ST. ALBANS CITY — The city only has to wait two weeks for this year’s Festival of Trees, which begins the city’s second decade of the festival.

Attendees might mark their calendars now, but for the festival’s organizing committee, chaired by Judy Zsoldos, the festival is almost a year-long affair.

Zsoldos told the Messenger the festival committee begins planning every January.

“Now we’re down to the nitty-grittys,” she said.

The Festival of Trees is a week of activities here in the city essentially kicking off the holiday season.

The tree-lighting ceremony in Taylor Park begins the festival, as usual, the Saturday after Thanksgiving, Nov. 30.

That ceremony starts with representatives from the Franklin County Animal Rescue conducting a pet memorial and prayer at 4:45 p.m.

Then, at 5 p.m., the city’s Christmas tree lights up, accompanied by an onset of carolers.

Santa Claus makes an early appearance and the St. Albans City Fire Dept. gets a bonfire cooking, by which attendees can enjoy free cider and cookies from St. Albans Community Arts and the Festival of Trees committee.

St. Albans City School students pressed this year’s cider.

That’s not all. The Taco Truck All Stars sell hot food and cocoa from a food truck parked on Church Street, on the east side of the park.

And fireworks finish the whole thing off around 6 p.m.

It’s an explosive start to a bustling week.

“There’s just so much to do,” Zsoldos said.

And she said what there is to do changes every year.

Zsoldos told the Messenger the festival committee “tweaks it a little bit” each year.

Some of those “tweaks” might be obvious, like changing the festival’s theme year to year. Zsoldos said “winter carnival” is this year’s theme.

But other tweaks, she said, are so slight many people might not notice.

One thing that hasn’t changed is the festival’s centerpiece: the fundraising gala at City Hall.

This year the gala is Dec. 6, from 6 p.m. to midnight.

Admission to the gala costs $50, but Zsoldos said all the gala’s proceeds benefit Martha’s Kitchen and the food shelf.

Supersounds plays the gala from 6-8 p.m. while attendees munch on the buffet. There’s a cash bar as well.

Then comes a charity auction, on top of an all-night silent auction and raffle.

From there, attendees simply dance the night away.

The committee promises a “spectacularly decorated” City Hall, including “a plethora of beautiful, creative and intriguing holiday trees” local organizations donated.

Those interested can purchase tickets through the gala’s Facebook or Eventbrite pages.

The weekend of the gala promises to be a lively one in the city.

Kids can take a “Journey to the North Pole” on Saturday, Dec. 7, a mile-long guided walk through the city beginning at City Hall and traversing nine different locations, with a different kid-friendly activity at each.

Any kid who completes the walk is entered into a prize raffle — the grand prize being a St. Albans Recreation Dept. gift certificate.

RiseVT sponsors the event.

That “journey” is sandwiched between time with Santa.

First, a breakfast, including pictures with Santa, at St. Mary’s Parish from 8-10 a.m.

Then the St. Albans Museum, on Church Street, becomes Santa’s Workshop from 9 a.m. to 5 p.m., although Santa himself doesn’t appear until 10:30 a.m., allowing time for him to digest his breakfast.

Children there can partake in crafts including decorating gingerbread people.

The same weekend includes two days of live entertainment as well as a tree showcase, Saturday from 9 a.m. to 5 p.m. and Sunday from 11 a.m. to 3 p.m.

Visitors can see the aforementioned trees decorated and donated by community members.

The festival committee is also auctioning and raffling those trees.

But the trees alone will be standing still, surrounded not only by visitors but also by an entourage of live performers, dancing and singing throughout the course of the weekend.
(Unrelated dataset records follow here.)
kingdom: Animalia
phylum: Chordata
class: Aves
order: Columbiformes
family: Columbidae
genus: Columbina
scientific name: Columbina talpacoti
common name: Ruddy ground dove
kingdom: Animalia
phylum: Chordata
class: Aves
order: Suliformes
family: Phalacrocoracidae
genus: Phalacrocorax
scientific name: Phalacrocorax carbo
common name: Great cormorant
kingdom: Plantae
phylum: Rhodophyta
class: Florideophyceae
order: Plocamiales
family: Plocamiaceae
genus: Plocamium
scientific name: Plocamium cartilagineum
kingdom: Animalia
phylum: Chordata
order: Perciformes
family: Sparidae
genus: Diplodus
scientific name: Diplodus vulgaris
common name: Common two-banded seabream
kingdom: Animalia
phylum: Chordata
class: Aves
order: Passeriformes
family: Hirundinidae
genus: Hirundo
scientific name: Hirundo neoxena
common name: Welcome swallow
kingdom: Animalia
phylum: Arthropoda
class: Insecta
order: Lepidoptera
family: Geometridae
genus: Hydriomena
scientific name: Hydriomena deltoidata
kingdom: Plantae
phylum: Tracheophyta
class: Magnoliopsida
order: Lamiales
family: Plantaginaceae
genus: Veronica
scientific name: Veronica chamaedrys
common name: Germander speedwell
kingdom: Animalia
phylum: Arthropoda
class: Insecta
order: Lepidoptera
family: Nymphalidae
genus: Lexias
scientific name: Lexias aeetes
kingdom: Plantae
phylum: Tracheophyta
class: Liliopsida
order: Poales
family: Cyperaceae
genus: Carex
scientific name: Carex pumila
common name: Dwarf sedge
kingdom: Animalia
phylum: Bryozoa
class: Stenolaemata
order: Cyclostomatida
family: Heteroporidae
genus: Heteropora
The festival week also includes the Running of the Bells on Dec. 5, in which community members adorn themselves in costumes and bells and take off for a mile course downtown to the benefit of Operation Happiness.

There’s a children’s pajama party, with holiday stories, at the St. Albans Free Library on Dec. 3 at 6 p.m., a free holiday movie at the Welden Theatre on Dec. 4 at 6:30 p.m., movie title as yet undisclosed, and, for the adults, a “Twenties holiday party” Dec. 3 at the Clothier, a “speakeasy” opening beside Twiggs on North Main Street.

That shindig begins at 6 p.m. and includes live jazz. Jazz Age attire optional.

The Messenger asked Zsoldos if the festival committee needs volunteers ahead of the festival’s start, but Zsoldos said all the committee needs now is people “coming and enjoying” the festival activities.

“This is a community event,” she said. “We want as many [attendees] as possible.”